Four decades ago in 1968, while I was completing four years as the first independent in over 50 years to be elected to the Massachusetts legislature, nearby in Cambridge, Bolt, Beranek & Newman (BBN) was contracted by the Advanced Research Projects Agency (ARPA) of the US Department of Defense to build the packet switching backbone of the original ARPANET -- forerunner to the Internet. BBN co-founder Dick Bolt, the chief scientist to investigate the infamous 18-minute Watergate tape gap, supported my unsuccessful run for Congress in 1968. Then seven years later in 1975 he became the first Visiting Scientist for the Massachusetts Legislature's Science Resource Network, as the forerunner to the interstate LegiTech, as mentioned above. LegiTech and the Massachusetts Legislature's Science Resource Network were developed with three of my ten grants that the National Science Foundation (NSF) made to Participation Systems Inc. (PSI) and to MIT, RPI & NJ IT during the 1970s.
Five decades ago in 1958, as a lieutenant in the Air Force at the Pentagon, I helped develop an early operating system and the Autocoder compiler of computer programs for use in a facility where giant IBM computers were burned to a crisp in a 1959 Pentagon fire, perhaps the worst damage done to the Pentagon prior to the terrorist attack of 9-11/2001. Prior to 1958, for a year I worked in data processing sales for IBM in Atlanta, after receiving my bachelor's degree in electrical engineering from Georgia Tech. My Ph.D. in economics from MIT in 1967 preceded my 1968 congressional loss, after which I was offered an opportunity to work on developing ARPANET but instead went to Puerto Rico, where I served as science adviser to the governor there, as a representative of MIT. MIT had received substantial donations from Governor Ferre, following his success as CEO and founder of the Puerto Rican Cement Company, which helped build that island in the 40s and 50s. I placed on the governor's desk in 1969 a computer terminal networked to a citizen feedback system we developed and to socio-economic indicators he displayed on that computer terminal.

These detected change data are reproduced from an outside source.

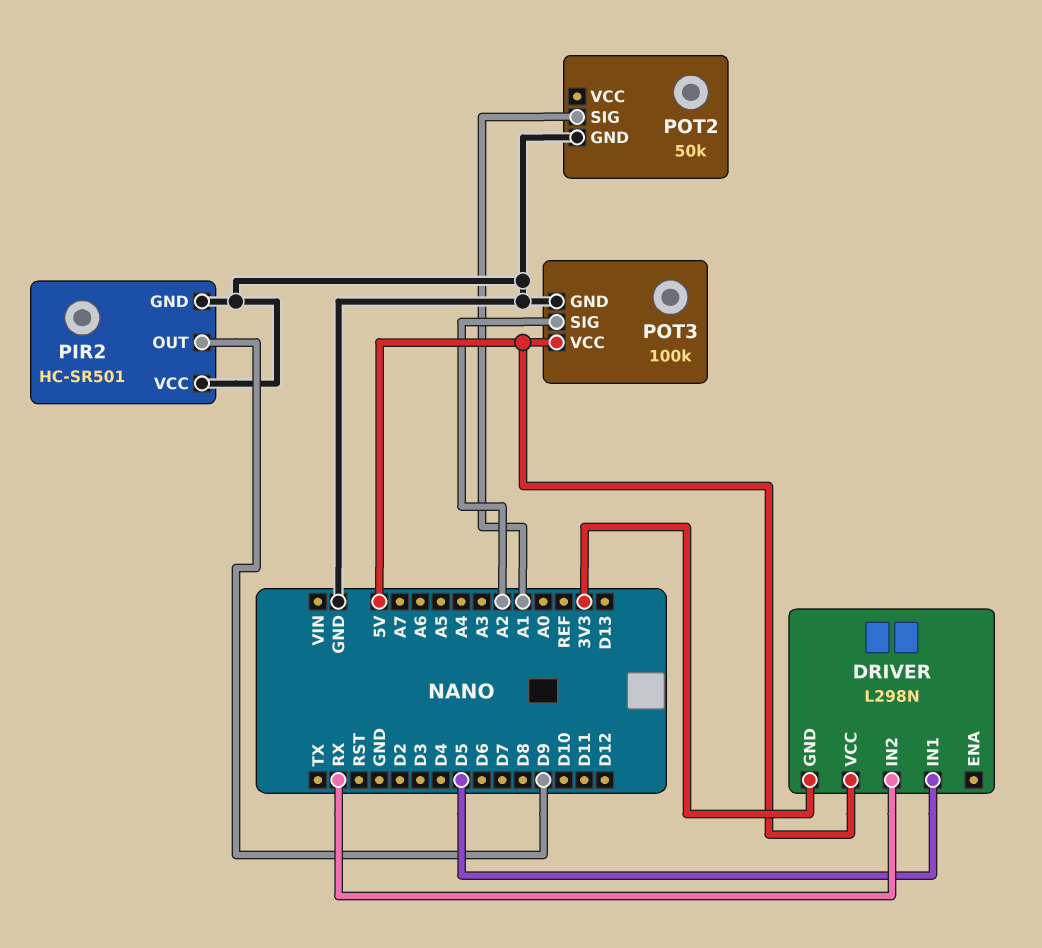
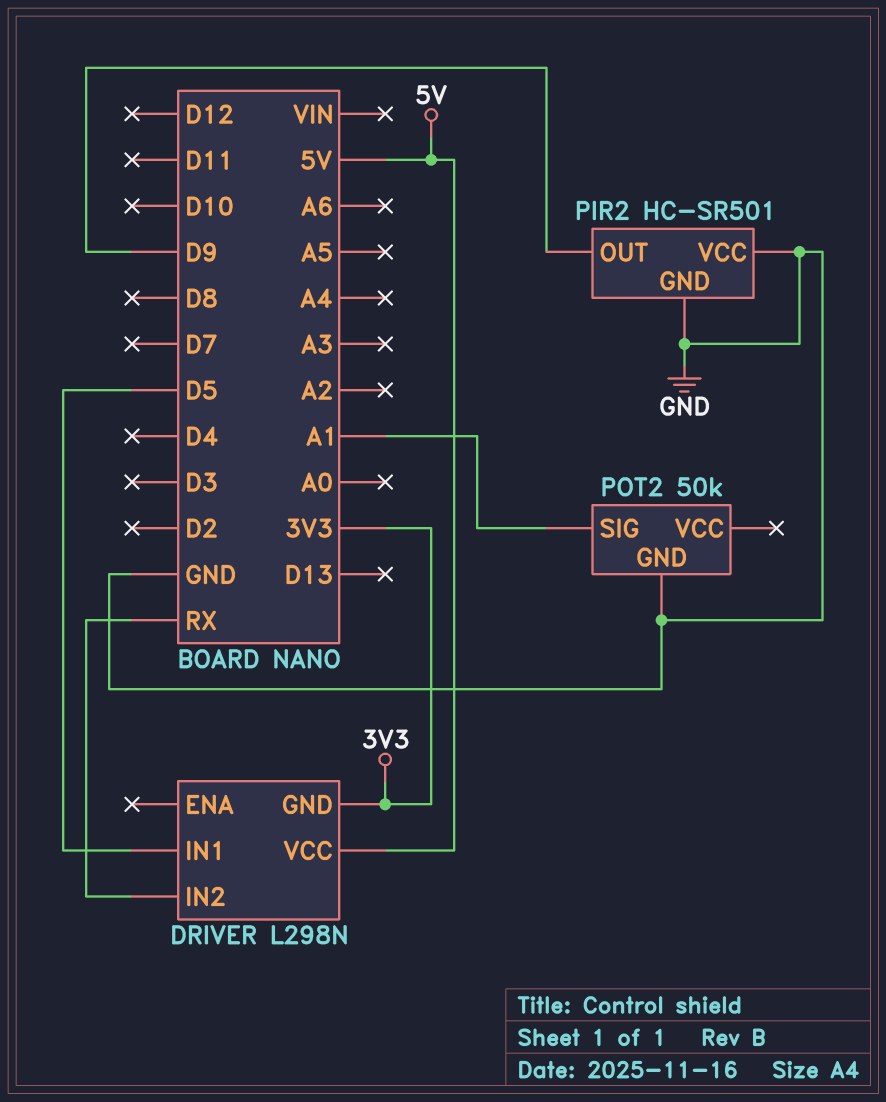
POT3: 100k -> none
POT3 pin GND: GND -> none
POT3 pin SIG: A2 -> none
POT3 pin VCC: 5V -> none

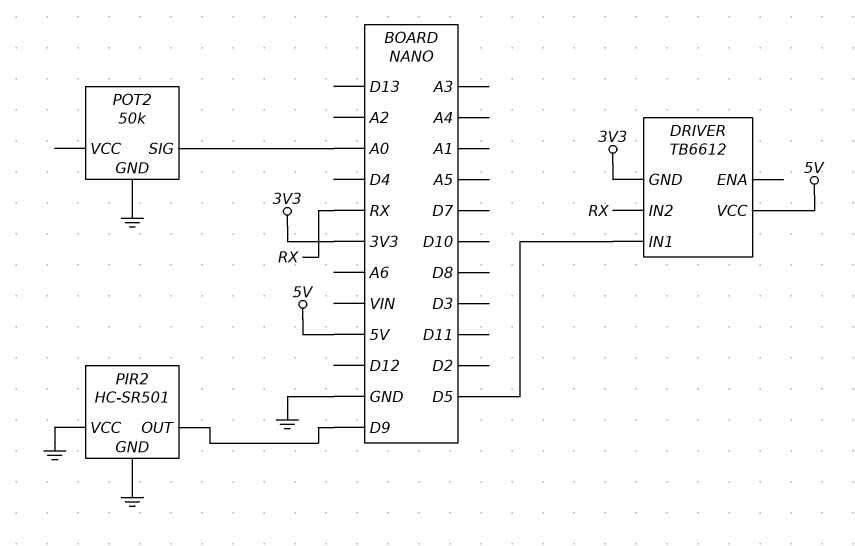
DRIVER: L298N -> TB6612
POT2 pin SIG: A1 -> A0

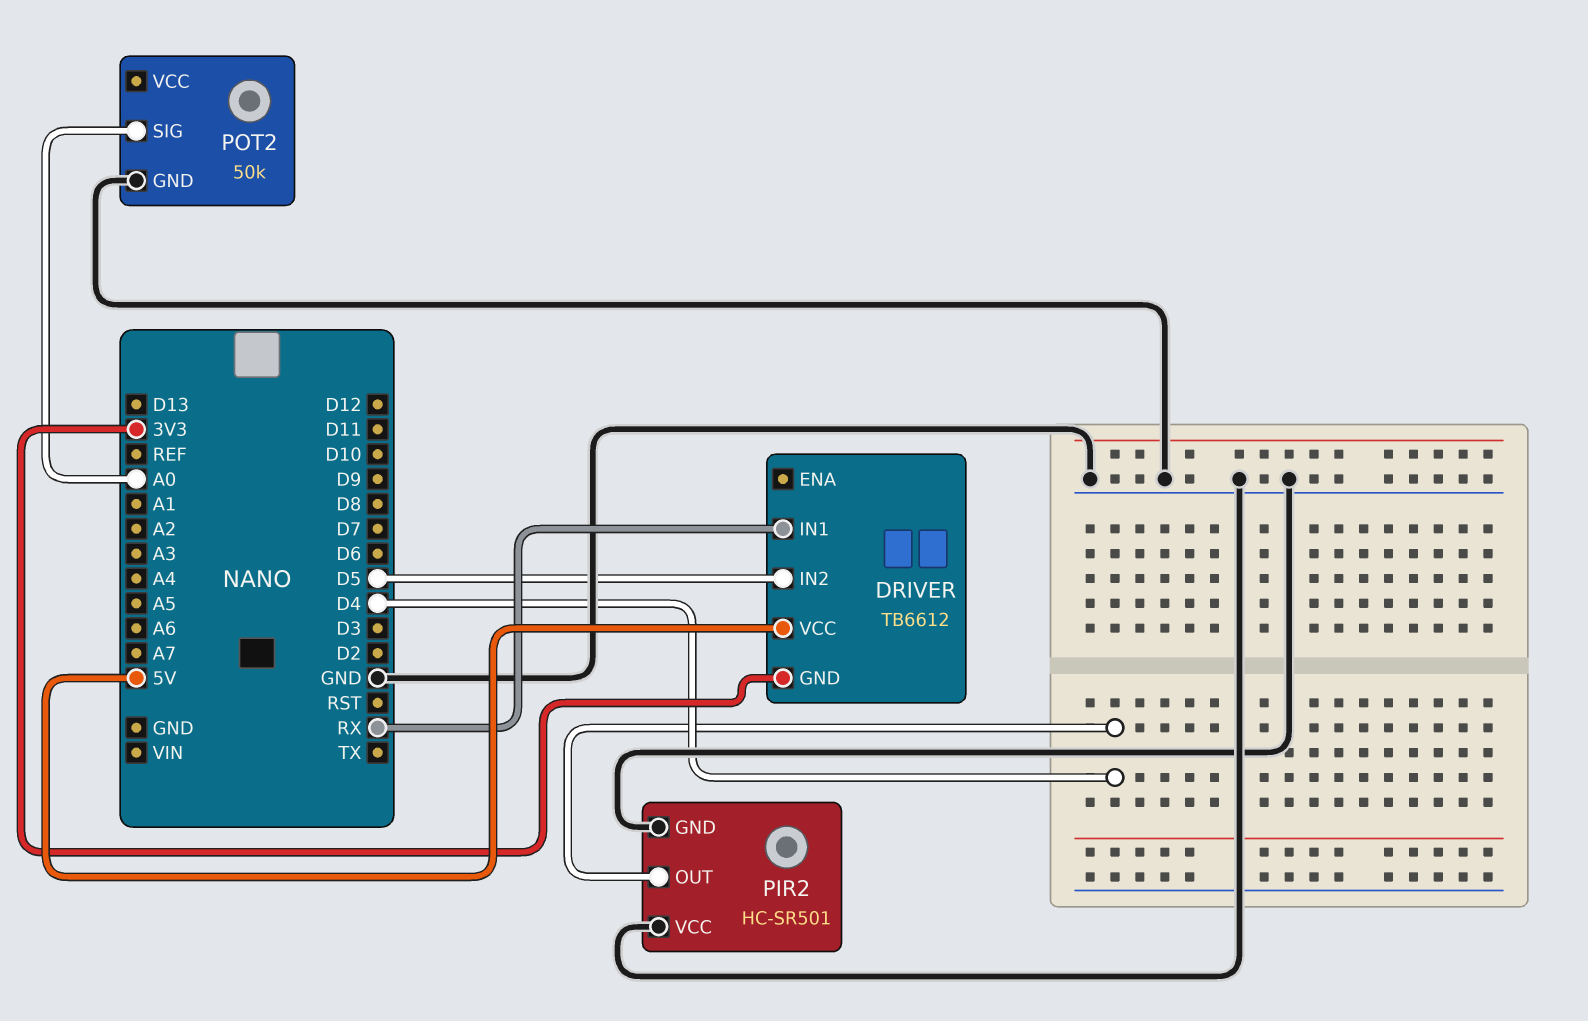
DRIVER pin IN1: D5 -> RX
DRIVER pin IN2: RX -> D5
PIR2 pin OUT: D9 -> D4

In retrospect, there are thousands of us who helped Al Gore "invent" the Internet -- including BBN's Dick Bolt, NJIT's Murray Turoff & Jim Whitescarver, LegiTech's Peter & Trudy Johnson-Lenz, Participate's George Reinhart & Mike Putch, PSI's Mike Keehan & Eric Williams, the Electronic Networking Association's Lisa [Kimball] Carlson & Ed Yarrish, Puerto Rico's Don Bartlett, Japan's Joichi Ito, Moscow's Sergei [lastname?], and Google's Larry Brilliant (whose Network Technologies International acquired my PSI firm in 1986) -- as well as more prominent Internet "inventors" like Vinton Cerf, with whom we visited in1984 at PSI in Massachusetts.
1984 was the year, which George Orwell's book by that title and the Apple Company's Macintosh computer "for the rest of us," helped make famous -- with competing visions, which I now call 2020 Visions of top-down versus bottom-up societal scenarios. In 1948, Orwell merely reversed the digits in '48 to look 36 years ahead to '84 or 1984 -- when we likewise started looking another 36 years ahead to see changes in networking for the year 2020.
Thus ends this introduction to this chapter about my particular 2020 vision within my memoir about the late '30s, the '40s, '50s, '60s, '70s, '80s, '90s and now the "aughts" -- which I guess is the way we pronounce this decade of the '00s. This chapter will focus on what we "ought" to do in decades of the "aughts" and the teens, the '00s and '10s, to help arrive at a saner and safer decade of the '20s, when my young grandson will also be in his 20s. This chapter is dedicated to him and his generation, whose visions of their futures and ours are key.